No doubt we will hear much rhetoric in coming weeks about the need to ignore the dangers of shale gas fracking now that Russian fossil fuel earnings must be undermined through an increase in supplies. Few will be so bold as to question whether the accelerating destruction of our habitat should be ignored in the pursuit of temporary advantages over foreign rivals.

As many commentators have noted, there were ways to head off this sorry state of affairs along the way had anyone cared to do so. In my humble view, the statements by former Secretary of State H. Clinton are the most telling: her decision to compare Putin with Hitler was purposefully provocative (she repeated the metaphor later when given a chance to soften it). The validity of the reference aside, this is a powerful signal that the U.S. wants greater, not lesser, confrontation with Russia over the European boundaries and was eager for provoke the crisis that has now occurred.

That is the only possible explanation for the open and defiant presence of western diplomats and politicians on the side of Ukrainian oppositionists in the waning days of the Yanukovych government, not to mention its silent acquiescence in the presence of neofascist elements in the new Ukrainian state. While the westerners may not have anticipated the seizure of Crimea, it is clearly not, for them, the worst possible outcome.

For reasons not yet entirely clear, friendly cooperation was the real danger, and that possibility now has been eliminated with this unnecessary power game. Despite the howling of outrage in Washington, the current state of affairs is exactly what our leadership sought and obtained. I suspect that the underlying cause is the need to justify continued austerity and a major military build-up and that this will become clear gradually.

Sunday, 16 March 2014

Crimean "vote"

It is sad and scary to see tanks roll into a European country over a sovereignty dispute, especially one that has had far more than its share of suffering through war and upheaval. While the blame for this egregious breach of international law is obvious and singular—and should not be diminished by odious comparisons with other, equally culpable acts—Putin’s behavior is not the only reason things have come to this pass.

The Ukraine debacle—for that is what it is, no matter what the outcome—is a reminder that our leaders confuse power with control. Having a lot of weapons and plenty of money can make you a big player, but those things don’t mean you always get your way. It’s amazing that despite the sorry performances in Iraq and Afghanistan over the last decade, to name only two, that the folks in charge here still show no capacity to revise their thinking based on past experience.

_Provided data:_

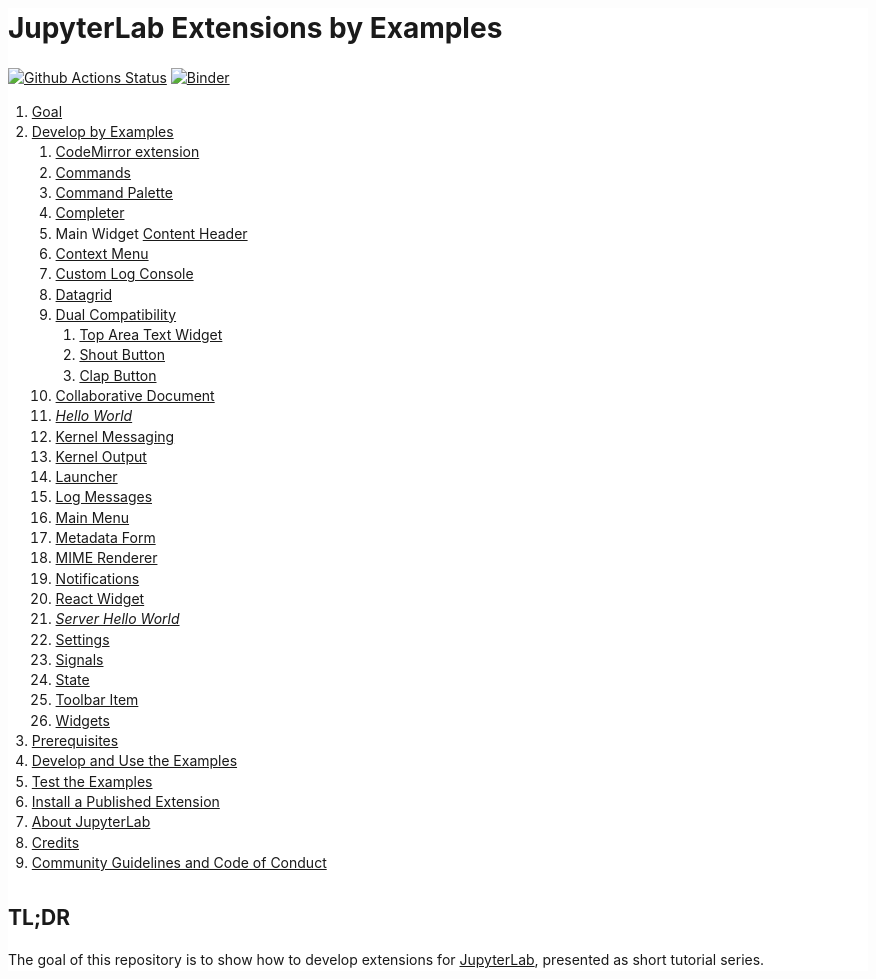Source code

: # JupyterLab Extensions by Examples

[![Github Actions Status](https://github.com/jupyterlab/extension-examples/workflows/CI/badge.svg)](https://github.com/jupyterlab/extension-examples/actions?query=workflow%3ACI)
[![Binder](https://mybinder.org/badge_logo.svg)](https://mybinder.org/v2/gh/jupyterlab/extension-examples/main?urlpath=lab)

1. [Goal](#tldr)
1. [Develop by Examples](#develop-by-examples)
   1. [CodeMirror extension](#codemirror-extension)
   1. [Commands](#commands)
   1. [Command Palette](#command-palette)
   1. [Completer](#completer)
   1. Main Widget [Content Header](#main-widget-content-header)
   1. [Context Menu](#context-menu)
   1. [Custom Log Console](#custom-log-console)
   1. [Datagrid](#datagrid)
   1. [Dual Compatibility](#dual-compatibility)
      1. [Top Area Text Widget](#top-area-text-widget)
      1. [Shout Button](#shout-button)
      1. [Clap Button](#clap-button-message)
   1. [Collaborative Document](#collaborative-document)
   1. _[Hello World](#hello-world)_
   1. [Kernel Messaging](#kernel-messaging)
   1. [Kernel Output](#kernel-output)
   1. [Launcher](#launcher)
   1. [Log Messages](#log-messages)
   1. [Main Menu](#main-menu)
   1. [Metadata Form](#metadata-form)
   1. [MIME Renderer](#mime-renderer)
   1. [Notifications](#notifications)
   1. [React Widget](#react-widget)
   1. _[Server Hello World](#server-hello-world)_
   1. [Settings](#settings)
   1. [Signals](#signals)
   1. [State](#state)
   1. [Toolbar Item](#toolbar-item)
   1. [Widgets](#widgets)
1. [Prerequisites](#prerequisites)
1. [Develop and Use the Examples](#develop-and-use-the-examples)
1. [Test the Examples](#test-the-examples)
1. [Install a Published Extension](#install-a-published-extension)
1. [About JupyterLab](#about-jupyterlab)
1. [Credits](#credits)
1. [Community Guidelines and Code of Conduct](#community-guidelines-and-code-of-conduct)

## TL;DR

The goal of this repository is to show how to develop extensions for [JupyterLab](https://github.com/jupyterlab/jupyterlab), presented as short tutorial series.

_Exercise details:_
In the Crimea commentary, what comparison by H. Clinton does the writer call purposefully provocative? The data isn't needed for this work.

_Finished exercise:_
She compared Putin with Hitler.